Задание:
Измените фрагмент репортажа об Освенциме от слов «Начальник исторического отдела» до слов «работе - убивали.» включительно: приведите его полностью, заменив «экскурсовод» на «гид».

Выбранный текст:
27.01.2005 03:00
В мире

Репортаж с форума, посвященного освобождению Освенцима

Освенцим: "Да будет на века криком отчаяния и предостережения для человечества это место..."
Текст:  Татьяна Владыкина
Союз. Беларусь-Россия - Федеральный выпуск: №0 (199)
Читать на сайте RG.RU

Из Освенцима репортаж корреспондента "СОЮЗа".

Аuschwitz-I

Я стою перед входными воротами в концлагерь Аuschwitz. Полосатый шлагбаум поднят вверх, к небу. Над ним - отлитый из черного чугуна лозунг на немецком: "Работа делает свободным". Аккуратный одноэтажный дом из красного кирпича. Это потом я узнаю, что аккуратный дом не что иное, как блок начальника лагеря. Что толстая береза, лениво покачивающая тонкими ветками, сохранилась еще с 1940 года. Что полосатый шлагбаум поднимался к небу каждый день, чтобы через единственные ворота пропускать на работу около десяти тысяч узников. А пока, если смотреть прямо и не замечать серые бетонные столбы с колючей проволокой, мне кажется, что я в польской деревушке. Пыльная дорога с застрявшими в ней навеки булыжниками. Черные пустые окна двухэтажных кирпичных домов. Зеленая заиндевелая трава. Голубое небо. Яркое солнце. Ледяная тишина. Музей Аuschwitz открыт для посетителей.

Начальник исторического отдела музея, доктор истории Франтишек Пипер говорит, что в прошлом году в музее побывали 370 тысяч иностранцев, из них 60 тысяч приехали из США. Русские посетители здесь редкость. В основном приезжают немцы, поляки, евреи, американцы. Приезжают понять. Увидеть. Вспомнить.

- То, что мы видим, сохранилось с того времени, - говорит экскурсовод. - Сохранились вокруг сторожевые вышки, здание у входа, двадцать восемь блоков, в которых жили заключенные. Здесь были посажены деревья. Аuschwitz-I был предназначен для 10 тысяч мужчин, на самом деле здесь бывало до 18 тысяч.

- Пока был способен работать, мог жить, - продолжает она. - Если не годился к работе - убивали.

У этой стены с 41-го года каждое утро играл оркестр. В любую погоду музыканты играли марш, под который пересчитывали людей. Музыка спасала жизнь. Оркестрантов (120 человек) отправляли на облегченные работы, иногда неплохо кормили. По вечерам и в выходные тот же самый оркестр играл на эсесовских дансингах. Играли Шопена, Бетховена, Штрауса...

Предоставленные записи:
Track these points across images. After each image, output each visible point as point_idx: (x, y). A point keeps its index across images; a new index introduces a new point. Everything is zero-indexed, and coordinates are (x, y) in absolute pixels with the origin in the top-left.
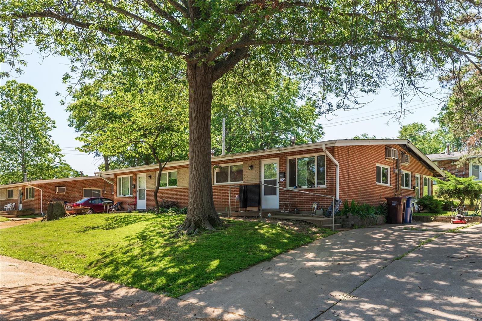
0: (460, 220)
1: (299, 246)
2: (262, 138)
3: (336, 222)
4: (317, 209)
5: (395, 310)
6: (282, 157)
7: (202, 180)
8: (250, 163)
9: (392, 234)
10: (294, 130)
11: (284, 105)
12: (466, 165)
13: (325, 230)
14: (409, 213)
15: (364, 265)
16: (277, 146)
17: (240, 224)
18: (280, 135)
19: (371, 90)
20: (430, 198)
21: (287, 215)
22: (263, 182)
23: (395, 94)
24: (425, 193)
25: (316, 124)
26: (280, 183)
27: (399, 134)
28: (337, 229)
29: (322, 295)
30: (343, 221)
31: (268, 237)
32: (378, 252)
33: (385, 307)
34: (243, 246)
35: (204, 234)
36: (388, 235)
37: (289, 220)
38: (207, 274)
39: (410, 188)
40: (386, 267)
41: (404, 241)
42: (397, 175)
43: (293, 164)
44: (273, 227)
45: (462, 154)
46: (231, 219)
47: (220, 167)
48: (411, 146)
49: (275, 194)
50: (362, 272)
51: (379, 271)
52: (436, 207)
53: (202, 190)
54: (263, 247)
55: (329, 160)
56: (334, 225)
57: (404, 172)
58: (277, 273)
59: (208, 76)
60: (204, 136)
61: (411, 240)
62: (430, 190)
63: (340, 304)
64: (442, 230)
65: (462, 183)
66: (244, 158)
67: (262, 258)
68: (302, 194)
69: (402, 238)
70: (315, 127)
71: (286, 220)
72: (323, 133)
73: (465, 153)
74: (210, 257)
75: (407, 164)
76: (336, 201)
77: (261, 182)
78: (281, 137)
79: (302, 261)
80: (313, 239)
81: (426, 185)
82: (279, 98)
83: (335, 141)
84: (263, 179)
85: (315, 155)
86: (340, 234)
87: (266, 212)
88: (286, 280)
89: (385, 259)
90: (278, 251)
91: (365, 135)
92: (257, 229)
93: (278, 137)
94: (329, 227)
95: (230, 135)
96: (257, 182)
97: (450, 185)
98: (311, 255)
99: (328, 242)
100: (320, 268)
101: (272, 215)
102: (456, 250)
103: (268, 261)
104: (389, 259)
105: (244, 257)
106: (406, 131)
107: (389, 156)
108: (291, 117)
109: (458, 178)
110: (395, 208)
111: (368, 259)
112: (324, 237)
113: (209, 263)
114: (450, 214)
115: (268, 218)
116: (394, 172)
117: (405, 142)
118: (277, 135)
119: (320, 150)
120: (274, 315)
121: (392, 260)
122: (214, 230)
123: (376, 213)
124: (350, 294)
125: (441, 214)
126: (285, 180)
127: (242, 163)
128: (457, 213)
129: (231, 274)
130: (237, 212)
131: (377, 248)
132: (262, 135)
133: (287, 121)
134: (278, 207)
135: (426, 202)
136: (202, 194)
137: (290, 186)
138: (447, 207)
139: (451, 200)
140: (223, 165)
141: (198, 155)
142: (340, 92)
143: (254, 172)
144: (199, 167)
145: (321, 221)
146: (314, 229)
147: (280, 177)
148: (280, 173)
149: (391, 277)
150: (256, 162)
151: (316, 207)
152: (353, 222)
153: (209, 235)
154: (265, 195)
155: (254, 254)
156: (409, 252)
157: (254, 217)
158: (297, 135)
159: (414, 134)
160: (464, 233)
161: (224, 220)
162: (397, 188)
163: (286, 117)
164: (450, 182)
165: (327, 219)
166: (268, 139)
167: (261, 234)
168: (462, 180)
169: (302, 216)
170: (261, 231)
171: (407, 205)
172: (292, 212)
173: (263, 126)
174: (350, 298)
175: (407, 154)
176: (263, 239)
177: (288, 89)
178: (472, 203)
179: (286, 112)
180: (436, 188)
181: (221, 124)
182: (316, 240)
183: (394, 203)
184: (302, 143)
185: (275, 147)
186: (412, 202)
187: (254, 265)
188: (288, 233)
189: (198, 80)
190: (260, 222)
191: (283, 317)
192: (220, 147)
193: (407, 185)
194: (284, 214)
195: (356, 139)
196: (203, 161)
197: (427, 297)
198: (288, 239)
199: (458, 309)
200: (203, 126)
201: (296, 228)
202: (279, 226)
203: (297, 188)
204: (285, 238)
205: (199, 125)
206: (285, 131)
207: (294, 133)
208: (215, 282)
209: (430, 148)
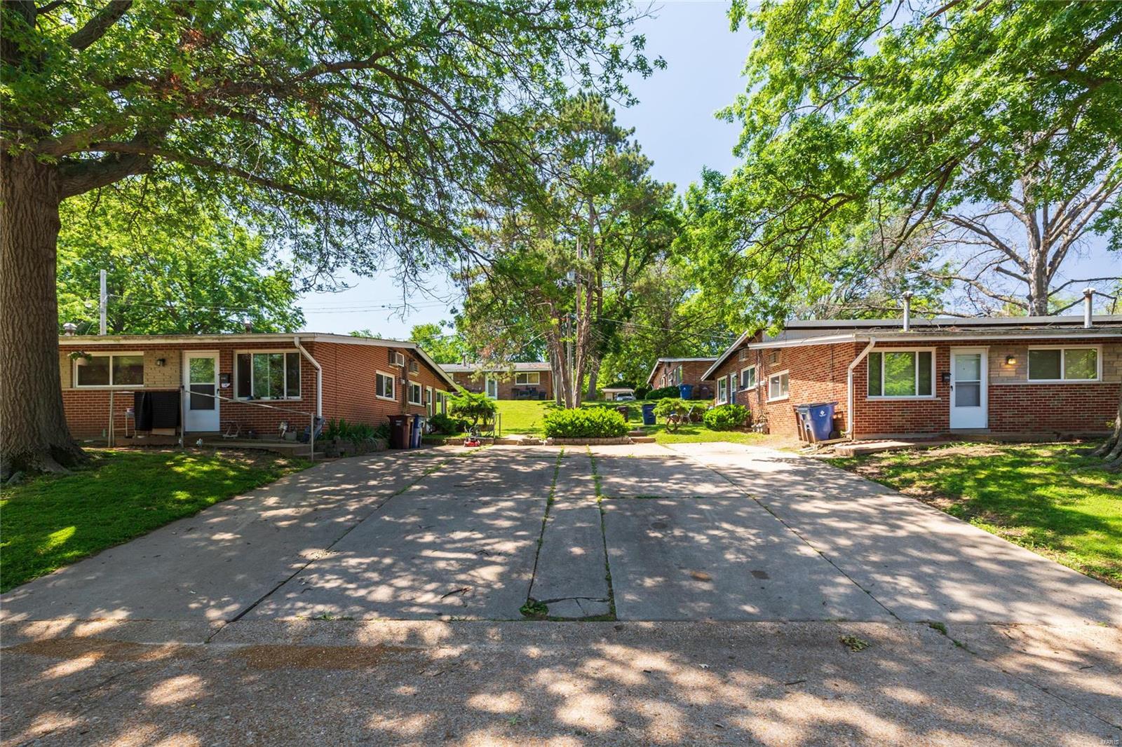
0: (473, 443)
1: (252, 489)
2: (192, 315)
3: (316, 449)
4: (287, 431)
5: (388, 561)
6: (226, 350)
7: (32, 379)
8: (160, 354)
9: (395, 462)
10: (254, 310)
11: (236, 269)
12: (482, 380)
13: (300, 462)
14: (418, 435)
15: (353, 506)
16: (223, 331)
17: (134, 459)
18: (227, 315)
19: (366, 273)
20: (443, 416)
21: (234, 441)
22: (187, 388)
23: (397, 283)
24: (439, 411)
25: (292, 306)
26: (221, 390)
27: (411, 336)
28: (318, 461)
29: (284, 559)
30: (328, 447)
31: (193, 478)
32: (373, 487)
33: (375, 559)
34: (137, 497)
35: (39, 482)
36: (389, 464)
37: (237, 449)
38: (40, 557)
39: (420, 404)
40: (383, 505)
41: (409, 471)
42: (405, 387)
43: (244, 362)
44: (204, 460)
45: (477, 367)
46: (114, 451)
47: (88, 357)
48: (420, 352)
49: (213, 408)
50: (349, 517)
51: (373, 511)
52: (450, 427)
53: (34, 396)
54: (182, 495)
55: (305, 360)
56: (313, 454)
57: (413, 383)
58: (207, 535)
59: (46, 184)
60: (36, 295)
61: (417, 469)
62: (444, 406)
63: (312, 566)
64: (453, 455)
65: (475, 400)
66: (146, 345)
67: (177, 514)
68: (262, 408)
69: (406, 467)
70: (290, 311)
71: (231, 449)
72: (304, 322)
73: (480, 366)
74: (50, 524)
75: (416, 374)
76: (317, 419)
77: (183, 387)
78: (230, 318)
79: (256, 511)
80: (278, 476)
81: (439, 401)
82: (226, 255)
83: (314, 335)
84: (187, 384)
85: (285, 351)
86: (323, 466)
87: (191, 438)
88: (221, 544)
89: (382, 495)
90: (211, 500)
91: (367, 332)
92: (170, 466)
93: (225, 317)
94: (305, 458)
95: (122, 301)
96: (175, 387)
97: (462, 402)
98: (272, 501)
99: (303, 480)
100: (286, 518)
101: (204, 441)
102: (464, 478)
103: (189, 517)
104: (387, 495)
105: (136, 516)
106: (419, 332)
107: (393, 362)
108: (249, 290)
109: (471, 394)
110: (400, 429)
111: (359, 497)
112: (297, 471)
113: (46, 535)
114: (463, 435)
115: (197, 447)
116: (400, 384)
117: (414, 347)
118: (223, 314)
119: (291, 345)
120: (193, 606)
121: (390, 496)
122: (66, 471)
123: (375, 436)
124: (328, 549)
125: (455, 435)
126: (231, 386)
127: (141, 353)
128: (470, 434)
129: (103, 549)
130: (130, 437)
131: (373, 483)
132: (192, 311)
133: (242, 294)
134: (218, 429)
135: (439, 422)
136: (32, 406)
137: (240, 395)
138: (461, 428)
139: (465, 418)
140: (94, 354)
141: (20, 329)
142: (325, 266)
143: (169, 370)
144: (23, 353)
145: (292, 449)
146: (282, 462)
147: (221, 382)
148: (221, 375)
149: (387, 519)
150: (173, 354)
151: (285, 428)
152: (343, 449)
153: (51, 482)
154: (192, 408)
155: (161, 508)
156: (413, 484)
157: (168, 447)
158: (260, 318)
159: (428, 336)
160: (475, 456)
161: (94, 453)
162: (404, 403)
163: (240, 288)
164: (463, 399)
165: (303, 445)
166: (204, 319)
167: (178, 474)
168: (475, 396)
169: (262, 442)
170: (180, 469)
171: (415, 425)
172: (244, 436)
173: (195, 296)
174: (329, 555)
175: (416, 361)
176: (183, 482)
177: (243, 245)
178: (485, 423)
179: (239, 279)
180: (449, 404)
181: (98, 278)
182: (282, 476)
183: (399, 423)
184: (269, 330)
185: (219, 332)
186: (421, 421)
187: (159, 527)
188: (233, 468)
189: (19, 184)
190: (179, 453)
191: (212, 603)
192: (95, 321)
193: (417, 400)
194: (228, 440)
195: (355, 336)
196: (35, 341)
197: (429, 538)
198: (233, 478)
199: (459, 545)
200: (35, 274)
201: (249, 462)
202: (218, 460)
203: (252, 398)
204: (227, 478)
205: (22, 272)
206: (237, 310)
207: (253, 313)
208: (59, 571)
209: (447, 356)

Результат:
Начальник исторического отдела музея, доктор истории Франтишек Пипер говорит, что в прошлом году в музее побывали 370 тысяч иностранцев, из них 60 тысяч приехали из США. Русские посетители здесь редкость. В основном приезжают немцы, поляки, евреи, американцы. Приезжают понять. Увидеть. Вспомнить.

- То, что мы видим, сохранилось с того времени, - говорит гид. - Сохранились вокруг сторожевые вышки, здание у входа, двадцать восемь блоков, в которых жили заключенные. Здесь были посажены деревья. Аuschwitz-I был предназначен для 10 тысяч мужчин, на самом деле здесь бывало до 18 тысяч.

- Пока был способен работать, мог жить, - продолжает она. - Если не годился к работе - убивали.